Passage shown:
Less than a third of 15-34 year olds believe companies should allow employees to use social media at work, according to a report that debunks myths about Generation Y.


Young women are least likely to want to mix social media and work, says the report, Decoding Social Media at Work, produced by strategic consultancy Decode. Only 26% of women agree companies should allow their employees to use social media at work while 36% of men agree.

Meanwhile, just over a quarter (26%) of women are happy with employers finding them on social media sites compared to 38% of men. Generation Y women are also unhappy with employers looking at their social media activity, with 45% against this compared to 33% of Generation Y men.

"Everything you know about Generation Y is wrong," said Decode CEO Robert Barnard. "Most people think that the most digital generation ever will be clamouring to make work all about social media, but in reality Generation Y still wants to separate their personal space from their workplace."

Barnard pointed out that the company’s research finds that, contrary to many employers’ beliefs, members of Generation Y would like to find an employer where they could spend their whole career and think that their employer will be loyal to them if they work hard. However, he added: "Often when Generation Y gets into an organisation it gets this loyalty beaten out."

The report is based on research conducted in the UK, US and Canada with more than 4,500 15-34 year-olds. It also finds that Generation Y women use their offline support networks far more to discuss career matters than men. Some 62% of women talk about jobs offline compared to only 50% of men. Young couples talk most about their work and careers, both through online (30%) and offline communication (63%). Young parents talk least about their work, online (22%) and offline (51%).

Barnard added that deep-grained views on Generation Y failed to take into account the fact that all generations base their perception of what is normal on formative experiences, such as family structures, major events and their educational experience, rather than their age. "Generations are not the same everywhere," he said. "For example, a quarter of Generation Y has children. This will have a major impact on their job decisions."

Other research conducted by Decode across the world finds that 57% of Generation Y has given money to a charity or community group in the past 12 months and that, when asked who they would select as a leader for a new society, president Obama tops the list, followed by Richard Branson and, in third place, themselves.

(Stored data entries)
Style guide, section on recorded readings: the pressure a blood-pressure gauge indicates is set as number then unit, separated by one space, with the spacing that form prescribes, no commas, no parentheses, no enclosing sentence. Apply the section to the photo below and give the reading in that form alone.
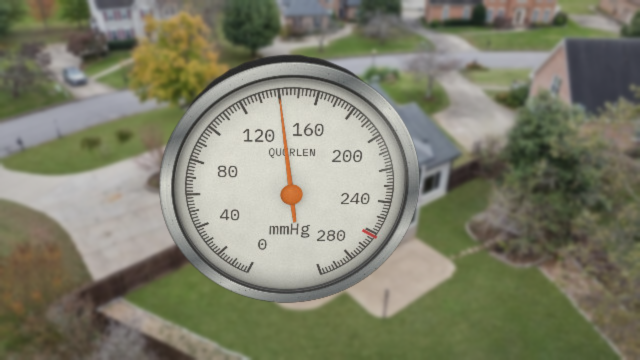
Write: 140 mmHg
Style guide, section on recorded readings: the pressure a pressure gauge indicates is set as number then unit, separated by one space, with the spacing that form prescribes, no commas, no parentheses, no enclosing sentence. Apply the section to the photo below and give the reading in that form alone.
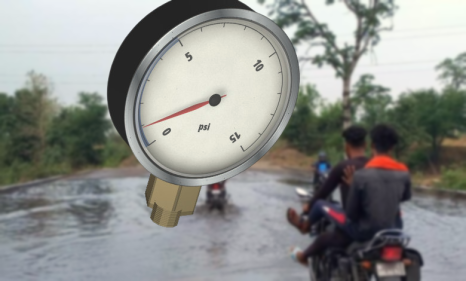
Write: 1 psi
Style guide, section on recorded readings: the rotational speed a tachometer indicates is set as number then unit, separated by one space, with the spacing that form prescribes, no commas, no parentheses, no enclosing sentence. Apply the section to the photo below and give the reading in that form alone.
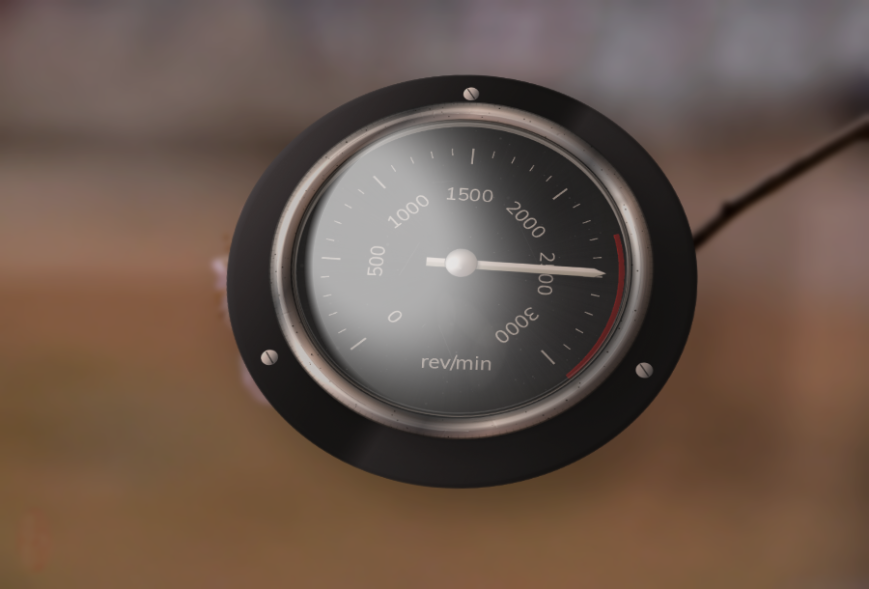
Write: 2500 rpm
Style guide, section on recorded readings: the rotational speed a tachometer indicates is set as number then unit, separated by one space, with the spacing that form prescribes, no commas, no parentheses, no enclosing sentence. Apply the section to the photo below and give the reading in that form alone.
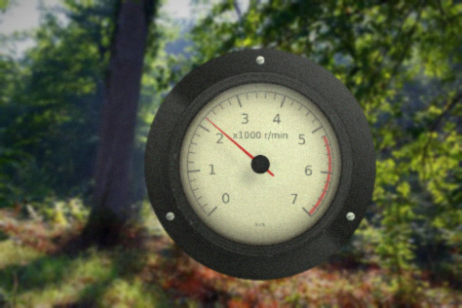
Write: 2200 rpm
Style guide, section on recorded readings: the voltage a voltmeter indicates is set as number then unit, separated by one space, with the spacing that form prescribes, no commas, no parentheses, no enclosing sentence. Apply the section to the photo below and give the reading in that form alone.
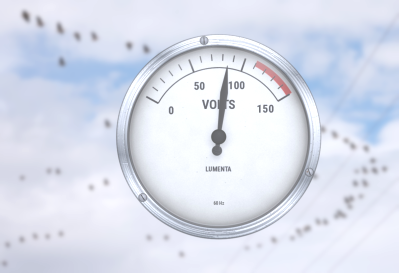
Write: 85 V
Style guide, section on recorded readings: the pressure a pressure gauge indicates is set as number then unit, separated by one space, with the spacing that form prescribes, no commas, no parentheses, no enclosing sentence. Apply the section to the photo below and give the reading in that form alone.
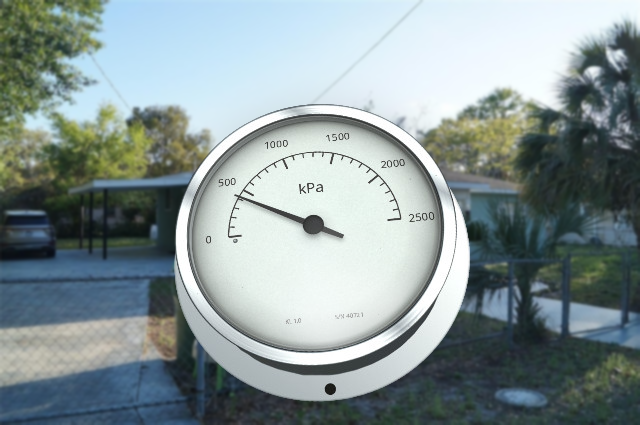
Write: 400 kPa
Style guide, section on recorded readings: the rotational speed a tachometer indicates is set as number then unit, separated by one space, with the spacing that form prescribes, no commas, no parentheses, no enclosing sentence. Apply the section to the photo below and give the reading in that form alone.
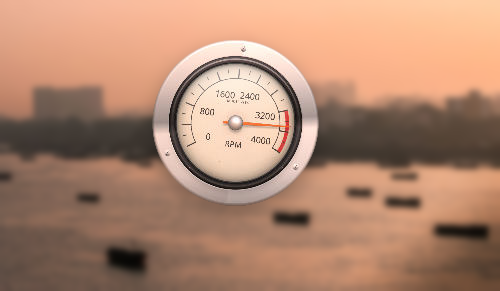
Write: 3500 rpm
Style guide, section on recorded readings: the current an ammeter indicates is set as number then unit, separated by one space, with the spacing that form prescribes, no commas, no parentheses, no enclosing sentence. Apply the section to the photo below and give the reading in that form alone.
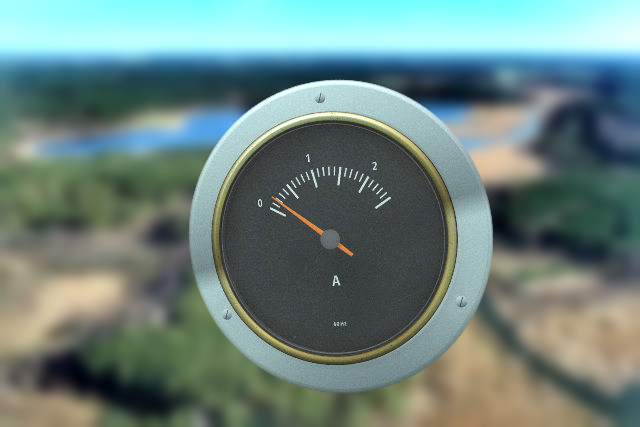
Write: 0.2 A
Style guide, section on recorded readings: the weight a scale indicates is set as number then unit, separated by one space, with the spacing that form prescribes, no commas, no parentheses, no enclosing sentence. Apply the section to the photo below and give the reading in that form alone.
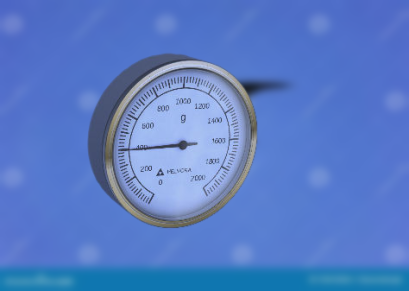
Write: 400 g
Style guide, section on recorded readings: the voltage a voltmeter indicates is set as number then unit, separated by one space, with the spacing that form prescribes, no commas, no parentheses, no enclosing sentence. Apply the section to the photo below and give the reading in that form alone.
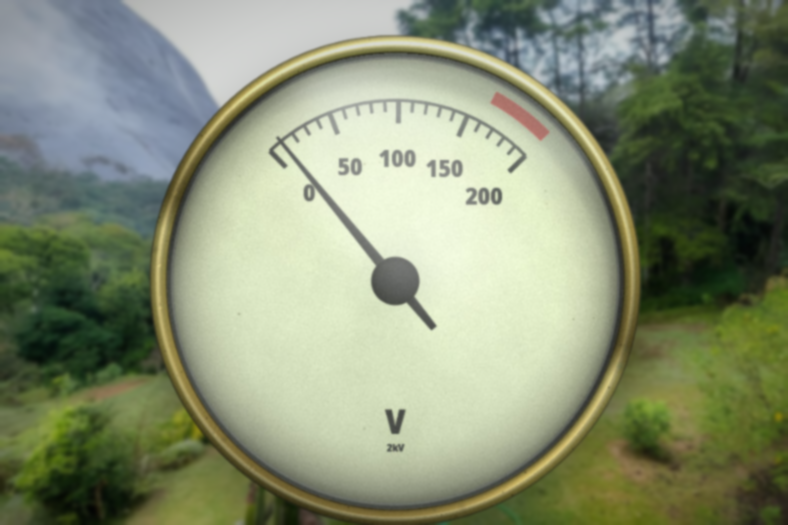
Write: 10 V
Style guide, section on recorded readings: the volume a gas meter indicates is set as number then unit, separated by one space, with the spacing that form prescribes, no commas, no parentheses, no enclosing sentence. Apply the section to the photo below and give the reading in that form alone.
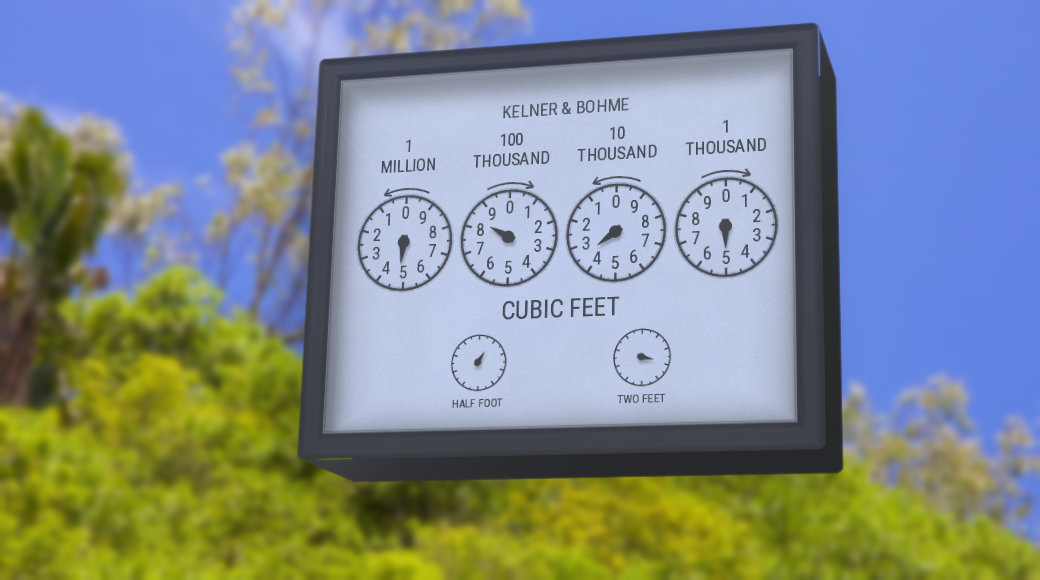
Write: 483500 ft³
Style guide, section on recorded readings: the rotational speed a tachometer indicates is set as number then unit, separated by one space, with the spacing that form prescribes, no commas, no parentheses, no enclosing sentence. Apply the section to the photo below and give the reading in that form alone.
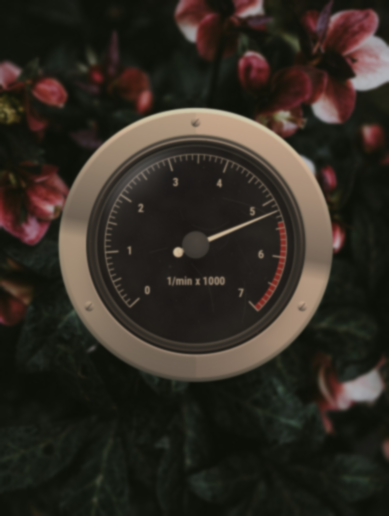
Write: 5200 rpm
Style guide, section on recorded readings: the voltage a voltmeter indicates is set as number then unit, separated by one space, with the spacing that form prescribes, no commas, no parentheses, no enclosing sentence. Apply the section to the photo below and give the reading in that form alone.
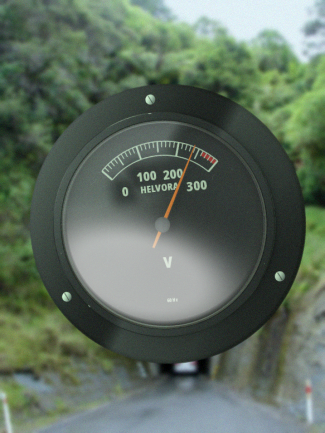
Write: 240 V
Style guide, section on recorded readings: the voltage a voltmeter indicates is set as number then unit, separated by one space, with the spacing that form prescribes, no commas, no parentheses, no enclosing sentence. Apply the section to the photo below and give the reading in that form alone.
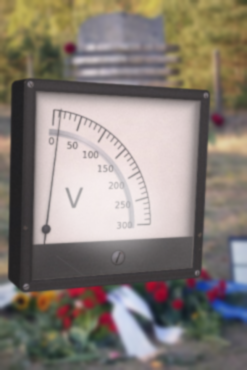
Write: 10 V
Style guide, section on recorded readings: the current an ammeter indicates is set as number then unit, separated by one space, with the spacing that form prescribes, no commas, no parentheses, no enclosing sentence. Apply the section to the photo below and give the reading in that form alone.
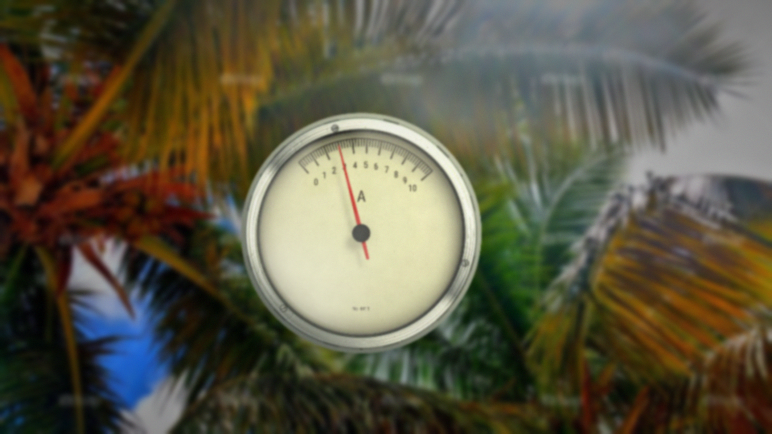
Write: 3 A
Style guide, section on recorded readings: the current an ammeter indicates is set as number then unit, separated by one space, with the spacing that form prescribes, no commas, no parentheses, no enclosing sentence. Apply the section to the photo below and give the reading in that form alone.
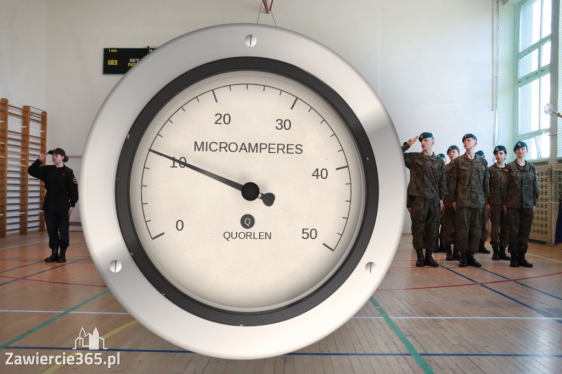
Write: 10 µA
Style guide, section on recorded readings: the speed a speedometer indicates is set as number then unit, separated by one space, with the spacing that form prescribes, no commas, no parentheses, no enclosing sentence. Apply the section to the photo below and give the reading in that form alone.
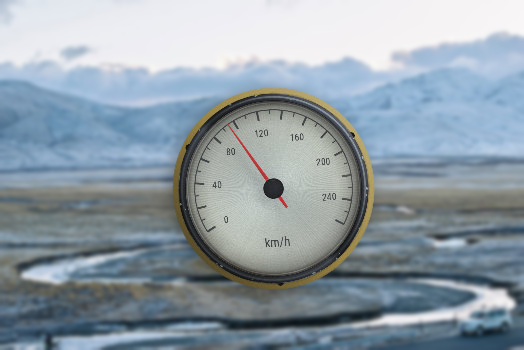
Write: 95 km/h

Problem to solve: Can you restate the passage on Generation Y and social media at work from "Young women are" up to and including "Generation Y men.", changing "strategic consultancy" to "research firm"?

Completed task:
Young women are least likely to want to mix social media and work, says the report, Decoding Social Media at Work, produced by research firm Decode. Only 26% of women agree companies should allow their employees to use social media at work while 36% of men agree.

Meanwhile, just over a quarter (26%) of women are happy with employers finding them on social media sites compared to 38% of men. Generation Y women are also unhappy with employers looking at their social media activity, with 45% against this compared to 33% of Generation Y men.